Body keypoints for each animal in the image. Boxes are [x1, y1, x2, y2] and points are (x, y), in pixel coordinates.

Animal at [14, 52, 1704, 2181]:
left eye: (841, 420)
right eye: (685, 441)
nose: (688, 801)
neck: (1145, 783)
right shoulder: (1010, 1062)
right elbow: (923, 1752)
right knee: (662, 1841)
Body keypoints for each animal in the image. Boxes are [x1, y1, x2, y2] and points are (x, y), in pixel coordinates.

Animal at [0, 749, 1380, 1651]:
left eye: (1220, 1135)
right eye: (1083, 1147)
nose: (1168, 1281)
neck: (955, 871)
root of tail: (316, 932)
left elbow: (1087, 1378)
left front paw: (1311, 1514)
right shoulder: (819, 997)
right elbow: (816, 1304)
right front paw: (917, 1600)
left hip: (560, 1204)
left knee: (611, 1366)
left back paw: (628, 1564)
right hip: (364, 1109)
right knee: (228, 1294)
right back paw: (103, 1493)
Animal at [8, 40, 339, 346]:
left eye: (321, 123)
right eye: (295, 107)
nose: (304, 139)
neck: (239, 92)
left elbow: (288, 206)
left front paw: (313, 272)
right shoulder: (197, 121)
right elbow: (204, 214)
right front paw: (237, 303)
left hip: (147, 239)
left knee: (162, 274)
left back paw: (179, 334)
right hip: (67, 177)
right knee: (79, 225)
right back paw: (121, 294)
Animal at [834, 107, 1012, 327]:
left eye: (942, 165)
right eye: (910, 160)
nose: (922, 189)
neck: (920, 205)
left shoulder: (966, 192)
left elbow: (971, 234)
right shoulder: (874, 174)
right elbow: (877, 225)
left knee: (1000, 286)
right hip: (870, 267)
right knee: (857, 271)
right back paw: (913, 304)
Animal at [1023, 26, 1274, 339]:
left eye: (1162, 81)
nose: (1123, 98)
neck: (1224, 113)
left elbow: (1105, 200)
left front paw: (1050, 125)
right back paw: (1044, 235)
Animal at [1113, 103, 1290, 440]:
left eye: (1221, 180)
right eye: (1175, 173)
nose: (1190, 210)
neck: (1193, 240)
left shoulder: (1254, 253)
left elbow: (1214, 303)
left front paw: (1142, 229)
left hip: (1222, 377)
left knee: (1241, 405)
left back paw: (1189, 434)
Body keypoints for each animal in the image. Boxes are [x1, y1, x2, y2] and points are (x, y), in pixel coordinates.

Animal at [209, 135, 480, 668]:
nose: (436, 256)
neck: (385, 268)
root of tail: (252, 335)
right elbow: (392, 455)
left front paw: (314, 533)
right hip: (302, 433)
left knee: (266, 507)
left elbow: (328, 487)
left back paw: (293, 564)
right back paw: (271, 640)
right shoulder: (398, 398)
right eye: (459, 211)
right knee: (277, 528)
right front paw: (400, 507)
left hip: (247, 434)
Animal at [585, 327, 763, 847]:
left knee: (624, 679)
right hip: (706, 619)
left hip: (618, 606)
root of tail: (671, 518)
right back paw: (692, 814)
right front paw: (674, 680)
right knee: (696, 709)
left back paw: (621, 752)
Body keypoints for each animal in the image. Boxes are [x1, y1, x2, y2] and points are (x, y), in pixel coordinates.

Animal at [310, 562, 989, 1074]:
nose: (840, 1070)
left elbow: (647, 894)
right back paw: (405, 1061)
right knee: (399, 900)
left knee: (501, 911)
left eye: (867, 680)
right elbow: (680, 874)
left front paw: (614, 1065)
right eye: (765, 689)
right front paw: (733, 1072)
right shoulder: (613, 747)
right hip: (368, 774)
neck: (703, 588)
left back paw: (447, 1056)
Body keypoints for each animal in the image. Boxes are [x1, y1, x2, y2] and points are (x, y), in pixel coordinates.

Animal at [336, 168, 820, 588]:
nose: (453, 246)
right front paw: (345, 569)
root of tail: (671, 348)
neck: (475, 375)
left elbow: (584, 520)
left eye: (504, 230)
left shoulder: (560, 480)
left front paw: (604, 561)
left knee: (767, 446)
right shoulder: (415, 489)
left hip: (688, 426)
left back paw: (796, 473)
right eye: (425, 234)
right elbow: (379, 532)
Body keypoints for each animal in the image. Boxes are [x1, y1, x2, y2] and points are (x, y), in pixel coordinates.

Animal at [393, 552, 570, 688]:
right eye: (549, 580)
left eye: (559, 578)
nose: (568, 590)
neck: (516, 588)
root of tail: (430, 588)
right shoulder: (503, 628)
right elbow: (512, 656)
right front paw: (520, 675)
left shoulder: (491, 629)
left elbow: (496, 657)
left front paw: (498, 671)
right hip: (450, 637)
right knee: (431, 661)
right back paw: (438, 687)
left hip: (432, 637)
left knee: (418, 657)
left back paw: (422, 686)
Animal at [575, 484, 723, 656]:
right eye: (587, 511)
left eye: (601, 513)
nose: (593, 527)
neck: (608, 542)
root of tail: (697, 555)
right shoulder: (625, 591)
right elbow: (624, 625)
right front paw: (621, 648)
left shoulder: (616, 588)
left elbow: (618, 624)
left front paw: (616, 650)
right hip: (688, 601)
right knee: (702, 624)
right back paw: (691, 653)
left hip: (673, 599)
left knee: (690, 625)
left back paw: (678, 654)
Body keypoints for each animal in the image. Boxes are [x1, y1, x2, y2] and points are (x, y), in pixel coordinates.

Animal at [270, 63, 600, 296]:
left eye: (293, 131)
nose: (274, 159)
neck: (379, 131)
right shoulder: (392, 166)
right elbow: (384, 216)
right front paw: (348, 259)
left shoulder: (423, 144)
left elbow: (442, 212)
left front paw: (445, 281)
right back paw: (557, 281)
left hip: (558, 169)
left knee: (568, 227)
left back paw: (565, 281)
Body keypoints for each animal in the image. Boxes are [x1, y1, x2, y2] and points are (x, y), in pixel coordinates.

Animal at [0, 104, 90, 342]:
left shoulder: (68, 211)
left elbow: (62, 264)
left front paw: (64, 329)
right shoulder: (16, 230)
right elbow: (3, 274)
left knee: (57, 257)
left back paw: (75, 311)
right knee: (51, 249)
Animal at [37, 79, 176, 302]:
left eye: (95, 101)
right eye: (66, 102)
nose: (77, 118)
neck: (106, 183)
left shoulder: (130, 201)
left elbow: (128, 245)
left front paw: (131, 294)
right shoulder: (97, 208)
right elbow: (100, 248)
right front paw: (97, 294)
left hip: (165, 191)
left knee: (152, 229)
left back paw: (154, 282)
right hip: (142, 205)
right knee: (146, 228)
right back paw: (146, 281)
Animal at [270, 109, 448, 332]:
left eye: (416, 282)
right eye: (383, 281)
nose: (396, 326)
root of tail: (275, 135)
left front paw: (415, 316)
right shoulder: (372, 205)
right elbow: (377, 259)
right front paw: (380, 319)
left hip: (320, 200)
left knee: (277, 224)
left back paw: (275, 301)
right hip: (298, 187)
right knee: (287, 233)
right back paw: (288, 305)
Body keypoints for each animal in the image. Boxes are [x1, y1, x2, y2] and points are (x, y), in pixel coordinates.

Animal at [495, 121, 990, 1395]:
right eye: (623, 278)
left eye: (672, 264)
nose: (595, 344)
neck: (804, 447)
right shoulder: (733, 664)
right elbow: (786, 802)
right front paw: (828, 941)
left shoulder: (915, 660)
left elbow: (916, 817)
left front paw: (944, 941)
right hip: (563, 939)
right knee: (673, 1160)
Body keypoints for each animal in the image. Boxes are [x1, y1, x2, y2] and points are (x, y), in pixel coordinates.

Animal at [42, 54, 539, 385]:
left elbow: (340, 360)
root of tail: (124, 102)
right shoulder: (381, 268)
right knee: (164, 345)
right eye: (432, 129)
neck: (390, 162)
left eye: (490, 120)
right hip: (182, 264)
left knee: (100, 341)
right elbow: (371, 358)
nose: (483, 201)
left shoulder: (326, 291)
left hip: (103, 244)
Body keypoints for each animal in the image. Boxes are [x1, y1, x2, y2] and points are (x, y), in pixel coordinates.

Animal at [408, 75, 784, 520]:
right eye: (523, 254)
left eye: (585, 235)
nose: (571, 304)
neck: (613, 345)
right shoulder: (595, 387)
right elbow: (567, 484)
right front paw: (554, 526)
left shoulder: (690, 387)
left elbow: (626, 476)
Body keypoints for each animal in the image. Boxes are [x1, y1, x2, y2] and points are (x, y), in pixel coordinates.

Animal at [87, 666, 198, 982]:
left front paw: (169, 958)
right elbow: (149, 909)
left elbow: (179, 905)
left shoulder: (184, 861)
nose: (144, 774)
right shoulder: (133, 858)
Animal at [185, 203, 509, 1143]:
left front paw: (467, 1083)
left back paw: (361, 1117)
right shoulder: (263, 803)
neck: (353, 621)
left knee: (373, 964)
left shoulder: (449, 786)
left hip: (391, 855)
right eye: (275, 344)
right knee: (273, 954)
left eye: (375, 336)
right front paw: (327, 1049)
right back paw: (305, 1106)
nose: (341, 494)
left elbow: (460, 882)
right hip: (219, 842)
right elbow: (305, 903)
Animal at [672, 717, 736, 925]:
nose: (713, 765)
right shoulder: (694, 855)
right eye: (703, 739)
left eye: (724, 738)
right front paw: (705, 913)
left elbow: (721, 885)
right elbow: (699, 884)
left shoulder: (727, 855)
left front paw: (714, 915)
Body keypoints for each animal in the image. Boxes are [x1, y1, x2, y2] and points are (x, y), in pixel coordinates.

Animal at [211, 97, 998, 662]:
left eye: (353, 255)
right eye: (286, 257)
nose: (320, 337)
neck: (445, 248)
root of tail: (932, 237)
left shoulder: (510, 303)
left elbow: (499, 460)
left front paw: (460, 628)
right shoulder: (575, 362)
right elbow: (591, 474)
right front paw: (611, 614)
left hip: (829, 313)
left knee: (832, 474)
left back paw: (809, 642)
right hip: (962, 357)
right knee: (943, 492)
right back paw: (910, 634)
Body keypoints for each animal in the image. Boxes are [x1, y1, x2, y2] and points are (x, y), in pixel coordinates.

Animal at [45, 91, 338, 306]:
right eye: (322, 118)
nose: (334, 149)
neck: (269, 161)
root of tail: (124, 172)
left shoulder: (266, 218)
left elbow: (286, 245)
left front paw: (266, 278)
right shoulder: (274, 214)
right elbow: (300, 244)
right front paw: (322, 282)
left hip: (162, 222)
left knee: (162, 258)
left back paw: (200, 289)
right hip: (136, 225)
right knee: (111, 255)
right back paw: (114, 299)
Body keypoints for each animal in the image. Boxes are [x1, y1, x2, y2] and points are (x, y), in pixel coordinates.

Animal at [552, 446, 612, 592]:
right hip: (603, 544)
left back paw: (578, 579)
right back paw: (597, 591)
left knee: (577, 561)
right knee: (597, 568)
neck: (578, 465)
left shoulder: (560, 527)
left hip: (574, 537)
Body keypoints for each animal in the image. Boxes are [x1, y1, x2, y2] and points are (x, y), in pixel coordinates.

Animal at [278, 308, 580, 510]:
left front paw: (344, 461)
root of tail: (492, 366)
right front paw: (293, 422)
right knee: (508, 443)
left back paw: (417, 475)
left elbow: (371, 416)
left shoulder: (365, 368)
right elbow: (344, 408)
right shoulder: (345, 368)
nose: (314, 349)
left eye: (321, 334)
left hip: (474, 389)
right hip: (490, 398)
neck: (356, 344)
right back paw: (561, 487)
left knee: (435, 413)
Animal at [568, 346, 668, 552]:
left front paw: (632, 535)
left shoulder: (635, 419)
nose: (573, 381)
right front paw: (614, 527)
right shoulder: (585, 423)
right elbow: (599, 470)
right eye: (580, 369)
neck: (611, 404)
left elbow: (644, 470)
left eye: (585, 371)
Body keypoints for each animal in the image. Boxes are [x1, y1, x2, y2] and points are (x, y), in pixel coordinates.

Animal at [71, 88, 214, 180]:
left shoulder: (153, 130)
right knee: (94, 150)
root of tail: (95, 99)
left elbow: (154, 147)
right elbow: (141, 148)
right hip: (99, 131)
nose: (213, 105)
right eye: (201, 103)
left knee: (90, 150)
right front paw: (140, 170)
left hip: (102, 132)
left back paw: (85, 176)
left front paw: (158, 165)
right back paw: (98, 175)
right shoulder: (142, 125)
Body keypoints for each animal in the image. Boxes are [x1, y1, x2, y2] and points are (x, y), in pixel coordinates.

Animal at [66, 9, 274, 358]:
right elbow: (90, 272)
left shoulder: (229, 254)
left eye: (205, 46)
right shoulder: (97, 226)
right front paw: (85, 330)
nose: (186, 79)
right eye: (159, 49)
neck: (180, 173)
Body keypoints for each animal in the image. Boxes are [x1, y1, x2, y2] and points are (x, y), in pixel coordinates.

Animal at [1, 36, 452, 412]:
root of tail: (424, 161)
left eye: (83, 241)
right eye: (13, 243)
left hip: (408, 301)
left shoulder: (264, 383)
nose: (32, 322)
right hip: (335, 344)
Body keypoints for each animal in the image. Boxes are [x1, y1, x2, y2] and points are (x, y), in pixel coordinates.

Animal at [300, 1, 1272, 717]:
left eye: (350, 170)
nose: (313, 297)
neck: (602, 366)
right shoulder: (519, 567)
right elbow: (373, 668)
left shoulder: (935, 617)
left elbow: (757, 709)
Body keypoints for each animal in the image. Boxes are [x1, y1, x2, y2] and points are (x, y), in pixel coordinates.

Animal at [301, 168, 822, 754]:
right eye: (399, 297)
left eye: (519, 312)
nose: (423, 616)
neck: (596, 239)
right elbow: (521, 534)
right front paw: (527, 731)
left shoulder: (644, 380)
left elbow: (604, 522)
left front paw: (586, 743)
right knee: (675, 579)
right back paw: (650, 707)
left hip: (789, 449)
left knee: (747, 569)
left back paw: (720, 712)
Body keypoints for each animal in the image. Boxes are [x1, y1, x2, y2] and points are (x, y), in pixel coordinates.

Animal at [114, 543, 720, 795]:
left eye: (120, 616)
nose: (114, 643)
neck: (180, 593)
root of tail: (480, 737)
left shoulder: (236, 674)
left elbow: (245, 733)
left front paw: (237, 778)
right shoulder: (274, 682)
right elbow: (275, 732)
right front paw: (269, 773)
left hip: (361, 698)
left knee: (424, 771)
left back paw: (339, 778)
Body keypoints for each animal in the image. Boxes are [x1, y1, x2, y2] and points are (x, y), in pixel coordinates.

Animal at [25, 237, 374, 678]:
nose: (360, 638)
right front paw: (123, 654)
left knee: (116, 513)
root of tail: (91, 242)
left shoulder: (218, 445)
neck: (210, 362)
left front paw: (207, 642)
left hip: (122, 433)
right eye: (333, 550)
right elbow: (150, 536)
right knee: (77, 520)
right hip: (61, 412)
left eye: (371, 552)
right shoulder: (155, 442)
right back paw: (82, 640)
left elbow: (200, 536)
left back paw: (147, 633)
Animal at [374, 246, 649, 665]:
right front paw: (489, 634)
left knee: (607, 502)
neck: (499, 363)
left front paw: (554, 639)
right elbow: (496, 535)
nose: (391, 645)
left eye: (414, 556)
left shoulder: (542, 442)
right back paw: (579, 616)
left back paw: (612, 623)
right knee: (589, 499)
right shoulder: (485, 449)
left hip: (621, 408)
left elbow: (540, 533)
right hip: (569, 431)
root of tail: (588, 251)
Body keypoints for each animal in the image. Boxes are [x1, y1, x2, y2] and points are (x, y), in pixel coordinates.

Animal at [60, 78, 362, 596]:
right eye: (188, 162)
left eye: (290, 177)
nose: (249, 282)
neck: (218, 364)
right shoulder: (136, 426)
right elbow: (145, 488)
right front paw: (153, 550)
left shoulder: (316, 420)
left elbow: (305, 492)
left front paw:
════════
» **WORK INSTRUCTIONS**
Output exactly the span of lines beginning at the first line of the records and ending at the line that holds "right knee: (662, 1841)", inclusive, with no other text.

» **YOUR SOLUTION**
Body keypoints for each animal in the image. Boxes are [x1, y1, x2, y2] and points are (x, y), in pixel coordinates.

Animal at [14, 52, 1704, 2181]:
left eye: (841, 420)
right eye: (685, 441)
nose: (688, 801)
neck: (1145, 783)
right shoulder: (1010, 1062)
right elbow: (923, 1752)
right knee: (662, 1841)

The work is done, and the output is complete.